TUGAS 1 ▸
Rangkum ulasan buku How The World Really Works dalam dua kalimat.
TUGAS 2 ▸
Ambil dari ulasan buku tersebut seluruh bagian mulai dari "Though much berated" turun sampai "food security, vaccines.", tanpa mengubah satu kata pun.

TEKS BACAAN ▸
━━━━
Review Buku: How The World Really Works (shorten ver.)

Buku How The World Really Works (dokumentasi pribadi)

Welcoming our new comer (baru dirilis tahun 2022) yang ajaibnya sudah mendapat rating kelas atas (4.1/5 dari 661 rating) di goodreads. Buku ini pada dasarnya membahas tentang bagaimana Vaclav Smil mengomentari gerakan “Net Zero Emissions by 2050” yang sudah ramai diperbincangkan sejak Paris Climate Agreement 2015 lalu. Saya yang (merasa) sangat jauh dari disiplin ilmu ini pun ikut tertarik membaca karena agaknya dewasa ini mitigasi pemanasan global adalah hal yang sewajarnya diperhatikan oleh semua orang, tak terbatas apa latar belakang pendidikan dan keilmuannya.

NZE adalah kondisi dimana jumlah emisi karbon yang dilepaskan ke atmosfer tidak melebihi jumlah emisi yang mampu diserap oleh bumi. Dan untuk mencapainya diperlukan sebuah transisi dari sistem energi yang digunakan sekarang ke sistem energi bersih agar tercapai kondisi yang harmoni antara aktivitas manusia dengan keseimbangan alam, singkatnya begitu. Nah beberapa upaya yang masuk dalam roadmap NZE adalah: peningkatkan pemanfaatan energi baru terbarukan (EBT); pengurangan energi fosil; penggunaan kendaraan listrik di sektor transportasi; peningkatan pemanfaatan listrik pada rumah tangga dan industri; dan yang terakhir pemanfaatan Carbon Capture and Storage (CCS).

Smil mengatakan bahwa dunia ini “works” karena: energi, produksi makanan, dan 4 pilar modern material (semen, baja, amonia, dan plastik) aka fossil fuels. We are a fossil-fueled civilization, dan kita tidak bisa begitu saja meninggalkannya hanya dalam beberapa dekade, apalagi beberapa tahun.

Though much berated as a source of heating, propulsion, and versatile use, oil and natural gas remain unchallenged. The world’s most aggressive push toward green everything – Germany in the last two decades – managed to boost its shares of wind and solar in electricity generation to about 40 percent, but could barely make a dent in fossil fuels’ share of primary energy use (from 84 percent to 78 percent). What kinds of elaborate dreams must politicians and media pundits have to entertain the idea that the US – or anyone – can go (net) zero in several years? Stopping fossil fuel use in its tracks, even were it possible, wouldn’t even be moral: billions of people in the Global South need more of the things that we take for granted – energy, fertilizer, food security, vaccines.
━━━━
Entri data
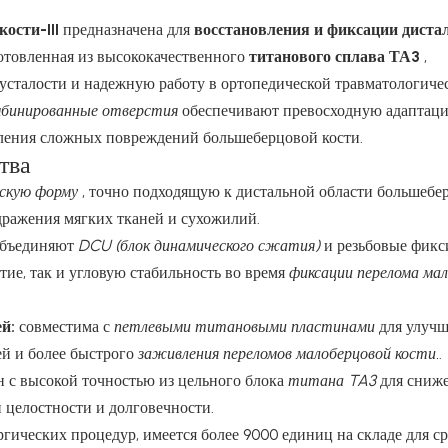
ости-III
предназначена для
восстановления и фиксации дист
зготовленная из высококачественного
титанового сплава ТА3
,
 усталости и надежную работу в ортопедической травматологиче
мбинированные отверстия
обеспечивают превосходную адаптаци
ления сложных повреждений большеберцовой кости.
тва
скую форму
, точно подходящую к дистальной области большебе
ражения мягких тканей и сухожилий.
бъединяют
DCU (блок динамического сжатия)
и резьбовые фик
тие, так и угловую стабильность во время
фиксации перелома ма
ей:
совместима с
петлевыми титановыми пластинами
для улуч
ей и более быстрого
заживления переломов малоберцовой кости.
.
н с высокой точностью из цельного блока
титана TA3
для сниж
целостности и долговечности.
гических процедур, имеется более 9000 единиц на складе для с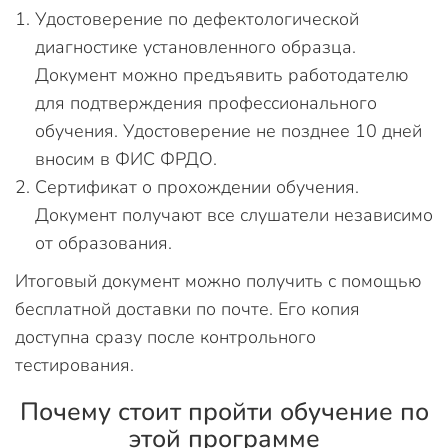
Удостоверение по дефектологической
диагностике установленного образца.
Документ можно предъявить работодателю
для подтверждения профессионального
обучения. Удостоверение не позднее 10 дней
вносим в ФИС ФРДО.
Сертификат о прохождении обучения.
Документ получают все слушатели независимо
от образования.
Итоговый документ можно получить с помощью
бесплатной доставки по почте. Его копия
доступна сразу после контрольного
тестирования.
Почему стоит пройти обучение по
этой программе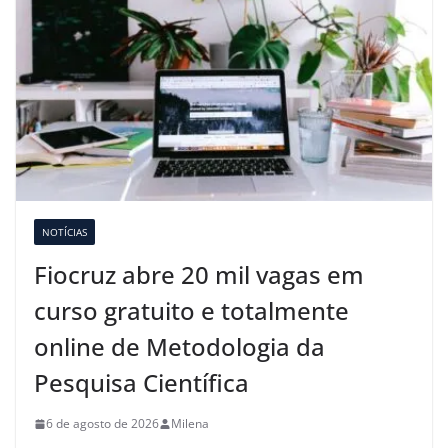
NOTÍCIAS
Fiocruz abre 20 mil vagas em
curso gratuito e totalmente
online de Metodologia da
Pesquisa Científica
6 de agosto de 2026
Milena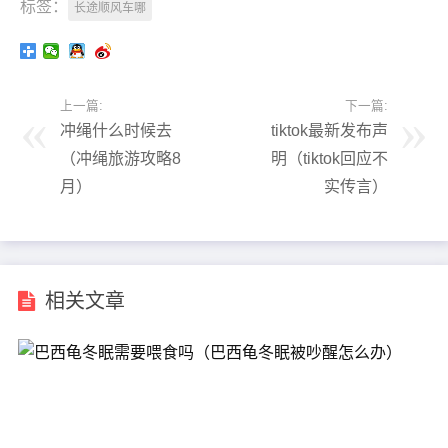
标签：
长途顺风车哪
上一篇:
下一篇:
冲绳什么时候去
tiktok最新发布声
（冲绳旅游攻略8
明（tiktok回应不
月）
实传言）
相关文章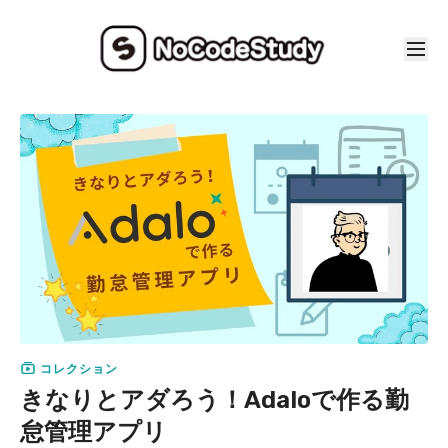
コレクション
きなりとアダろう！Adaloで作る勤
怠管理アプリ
━━━━
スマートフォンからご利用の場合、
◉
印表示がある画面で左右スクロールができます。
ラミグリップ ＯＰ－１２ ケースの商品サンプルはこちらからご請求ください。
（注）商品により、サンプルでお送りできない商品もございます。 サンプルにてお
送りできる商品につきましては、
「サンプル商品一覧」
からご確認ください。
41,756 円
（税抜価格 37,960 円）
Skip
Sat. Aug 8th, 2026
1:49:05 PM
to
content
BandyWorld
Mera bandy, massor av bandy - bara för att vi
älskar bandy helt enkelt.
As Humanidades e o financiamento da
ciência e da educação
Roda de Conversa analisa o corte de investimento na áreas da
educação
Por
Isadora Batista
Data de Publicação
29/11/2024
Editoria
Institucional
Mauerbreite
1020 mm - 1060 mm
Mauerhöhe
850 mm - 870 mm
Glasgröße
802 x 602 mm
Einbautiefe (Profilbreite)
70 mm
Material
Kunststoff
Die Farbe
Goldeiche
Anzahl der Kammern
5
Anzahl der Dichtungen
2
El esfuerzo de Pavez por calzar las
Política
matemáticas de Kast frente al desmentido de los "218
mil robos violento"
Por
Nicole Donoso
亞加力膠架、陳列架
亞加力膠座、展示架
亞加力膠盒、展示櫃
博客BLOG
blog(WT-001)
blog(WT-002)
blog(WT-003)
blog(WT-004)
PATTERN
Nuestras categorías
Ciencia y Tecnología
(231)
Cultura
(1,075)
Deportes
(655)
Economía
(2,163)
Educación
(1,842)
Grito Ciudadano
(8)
━━━━
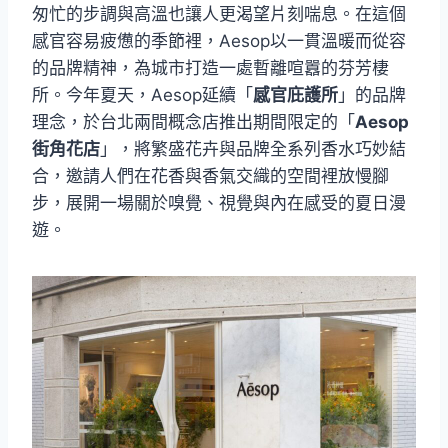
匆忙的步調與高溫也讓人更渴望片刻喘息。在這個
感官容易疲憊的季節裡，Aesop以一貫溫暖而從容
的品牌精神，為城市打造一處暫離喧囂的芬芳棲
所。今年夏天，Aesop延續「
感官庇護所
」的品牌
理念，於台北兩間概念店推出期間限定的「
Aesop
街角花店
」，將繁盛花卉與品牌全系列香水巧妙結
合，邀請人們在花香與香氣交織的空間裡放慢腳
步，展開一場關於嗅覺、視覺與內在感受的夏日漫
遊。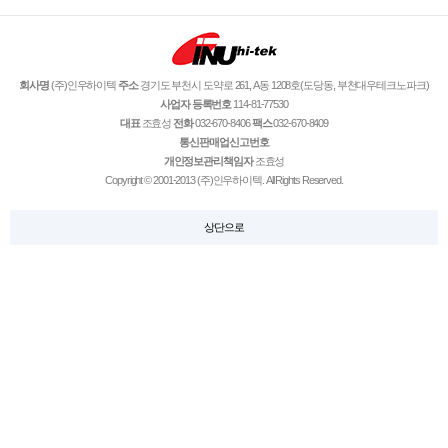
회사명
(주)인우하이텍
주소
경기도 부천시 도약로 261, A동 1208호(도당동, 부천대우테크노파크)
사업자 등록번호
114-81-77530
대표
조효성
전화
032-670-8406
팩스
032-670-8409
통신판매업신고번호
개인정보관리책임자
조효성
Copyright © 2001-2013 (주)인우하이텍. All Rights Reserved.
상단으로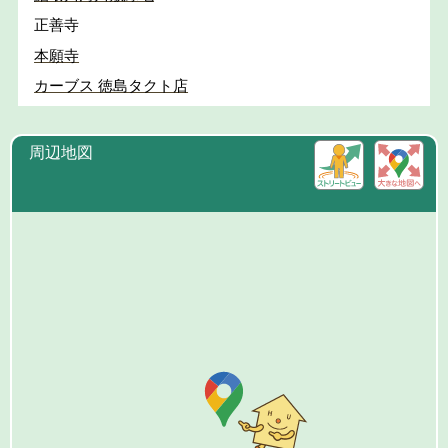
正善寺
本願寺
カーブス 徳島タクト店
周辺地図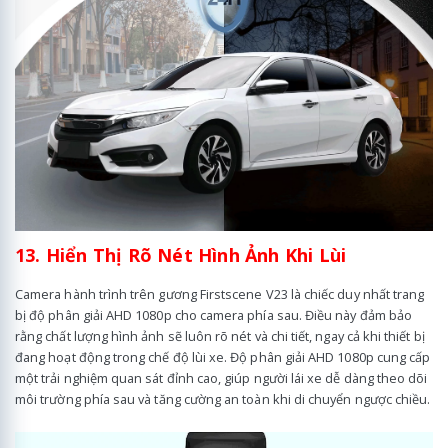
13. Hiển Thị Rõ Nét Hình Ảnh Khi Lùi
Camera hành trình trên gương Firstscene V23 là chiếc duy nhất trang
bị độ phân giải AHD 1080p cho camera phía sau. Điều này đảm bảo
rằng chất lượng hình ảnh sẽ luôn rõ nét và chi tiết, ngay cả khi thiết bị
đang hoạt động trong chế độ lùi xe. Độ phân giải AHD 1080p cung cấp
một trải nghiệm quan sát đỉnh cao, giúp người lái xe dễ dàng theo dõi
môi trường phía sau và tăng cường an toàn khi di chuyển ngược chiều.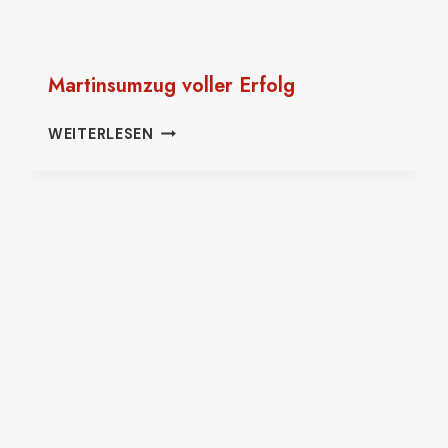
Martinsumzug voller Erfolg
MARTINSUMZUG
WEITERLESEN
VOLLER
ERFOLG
━━━━
JAWABAN 1 ▸
Ulasan ini membahas buku How The World Really Works yang dirilis tahun 2022, berisi komentar Vaclav Smil atas gerakan "Net Zero Emissions by 2050", yakni upaya mencapai kondisi ketika emisi karbon yang dilepas ke atmosfer tidak melebihi yang mampu diserap bumi. Menurut Smil, dunia berjalan berkat energi, produksi makanan, dan empat pilar material modern (semen, baja, amonia, dan plastik) yang bertumpu pada bahan bakar fosil, sehingga peradaban kita tidak bisa meninggalkannya begitu saja dalam beberapa dekade, apalagi beberapa tahun.

JAWABAN 2 ▸
Though much berated as a source of heating, propulsion, and versatile use, oil and natural gas remain unchallenged. The world’s most aggressive push toward green everything – Germany in the last two decades – managed to boost its shares of wind and solar in electricity generation to about 40 percent, but could barely make a dent in fossil fuels’ share of primary energy use (from 84 percent to 78 percent). What kinds of elaborate dreams must politicians and media pundits have to entertain the idea that the US – or anyone – can go (net) zero in several years? Stopping fossil fuel use in its tracks, even were it possible, wouldn’t even be moral: billions of people in the Global South need more of the things that we take for granted – energy, fertilizer, food security, vaccines.